I hate that my childhood friend’s father wants to be my friend on Facebook. Ignore? Add to the group with really strict privacy settings? Decline outright?
I hate that I’m so down on myself lately. I think I need to go back to six workouts a week.
I hate cleaning. I am so goram sick of cleaning my apartment. We cleaned before the Valentine’s Day madness. We cleaned after the Valentine’s Day madness (how 5 girls managed to make our place look like we had a rager worthy of some UCSB kids in a house on Del Playa I can’t even begin to know). We cleaned before the Oscars party. We cleaned after the Oscars party. I hate cleaning. I so desperately want to throw money at this problem, but I have no money to throw.
I hate that I lay in bed for nearly two hours last night before sleep kicked in. I hate that I couldn’t quiet my mind and stop thinking about what I was thinking about. I even hate myself a little bit for thinking about it at all.
LOVE
I love that the awful loaner computer has helped me realize that I don’t want a lot of things I thought I wanted (like a two-button mouse).
I love, love, love that I have two hours of ballet tonight. I’m counting down the minutes.

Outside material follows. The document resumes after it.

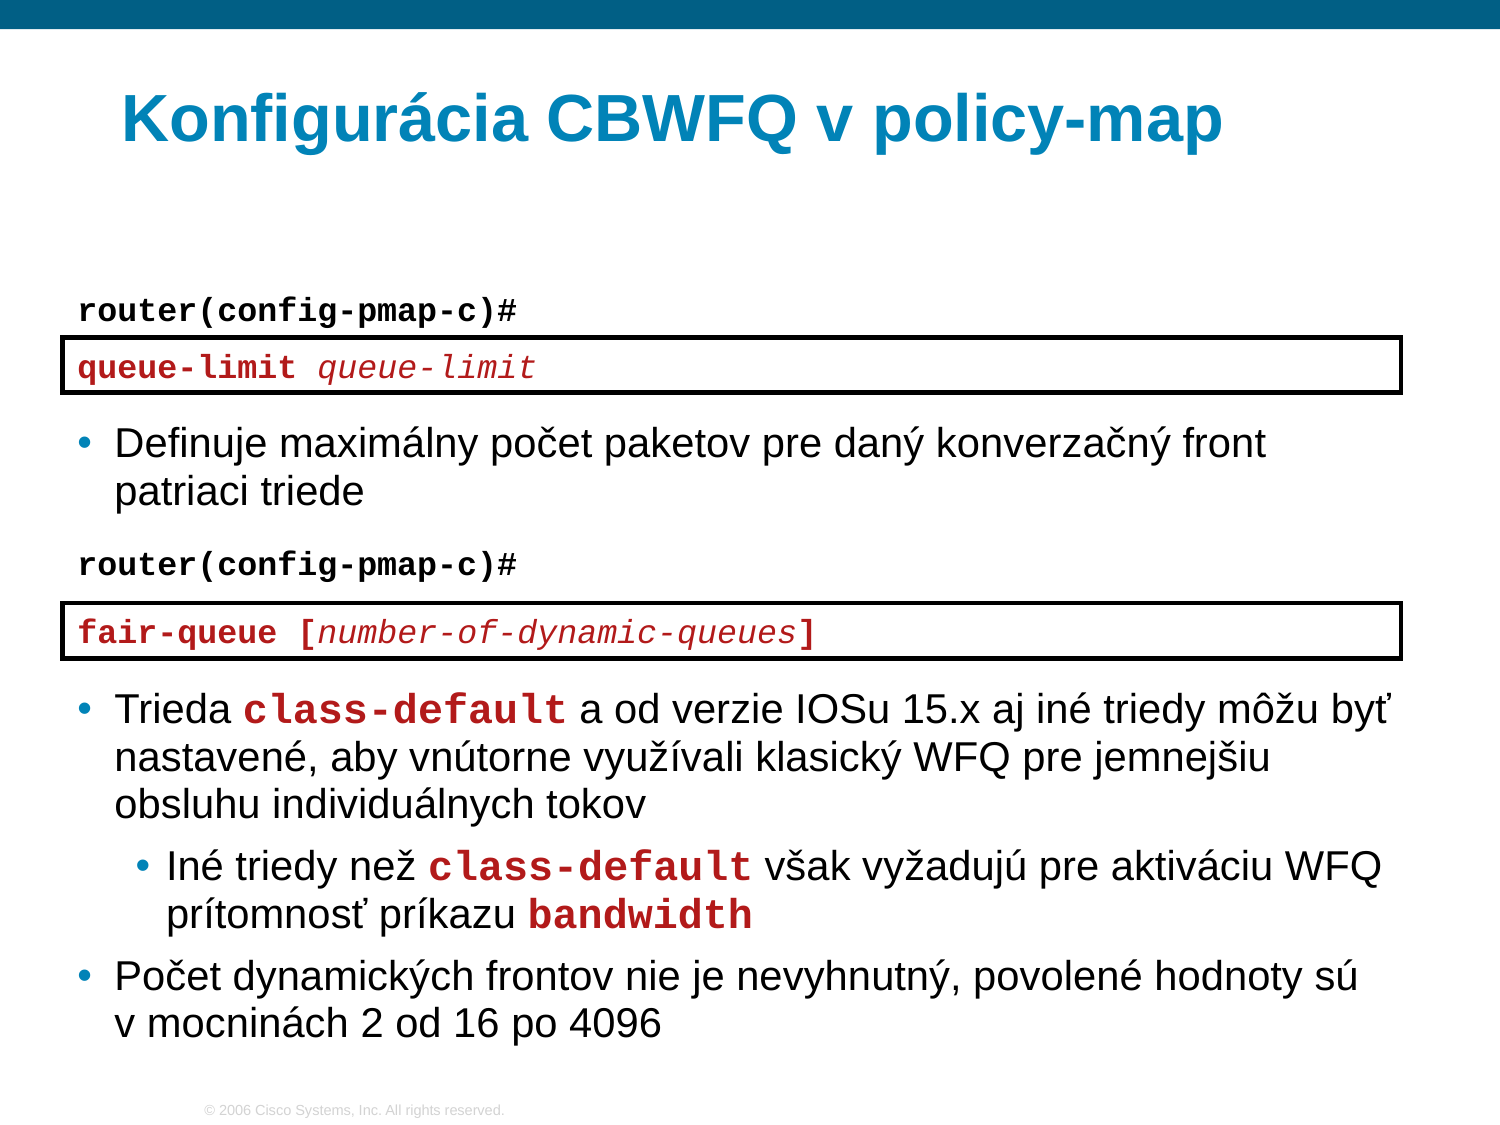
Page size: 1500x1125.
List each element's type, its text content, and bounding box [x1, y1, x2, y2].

I love that I might be able to book the flight to Germany with miles.
I love that I have no credit card debt.
I love that I’m already planning my birthday dinner (for May).
I love Mal. And Hugh Jackman. And Josh Hartnett in uniform…or out of uniform.
I love that I made the best possible mistake last night with the chocolate bread pudding (read: I nearly doubled the chocolate).
I love that I have plans to see Swan Lake with people (not that I’d have any qualms about going alone).
I love that even when I cut down to 2-3 workouts a week, my clothes still fit just fine (see having no money, above).
I love that I stuck with drug-free methods instead of resorting to Nyquil to fall asleep last night.
I love that my CSA share starts back up in three weeks and that we’ve already paid through May.
I love that being down on myself has been the exception over the past three years instead of the rule.
Can I just say... said,
February 23, 2009 at 10:55 pm
I’ve been having the same sleeping problem latley, usually during the week. That’s how I know it must be work and stress related. My mind refuses to shut down and all of the days drama/list of shit I need to get done tomorrow run on repeat through my brain.
And I AM guilty of taking cold medicine to help me fall asleep when I just can’t take it anymore. BUT I haven’t done that in quite a while.
Jess said,
February 23, 2009 at 11:00 pm
I just booked a ticket to Germany using miles! Yay for you doing the same thing!
SoMi's Nilsa said,
February 24, 2009 at 5:47 pm
I hate that you don’t have to workout and still stay tiny.
I love this post and will forgive you for all the hate. =)
BS said,
February 24, 2009 at 9:30 pm
CIJS – I’m absolutely guilty of taking cold medicine to fall asleep, but I’m also realizing that glass of wine works nearly as well…and I enjoy the wine.
Jess – It’ll be my first trip to Germany! I can’t wait.
Nilsa – No need to hate me, I’m not tiny. And I’ve been working out (I go crazy if I don’t), just not with my usual frequency.
peterdewolf said,
February 25, 2009 at 2:29 pm
I set people’s parents, etc. to “limited profile” on Facebook.
And I set “limited profile” to show almost nothing.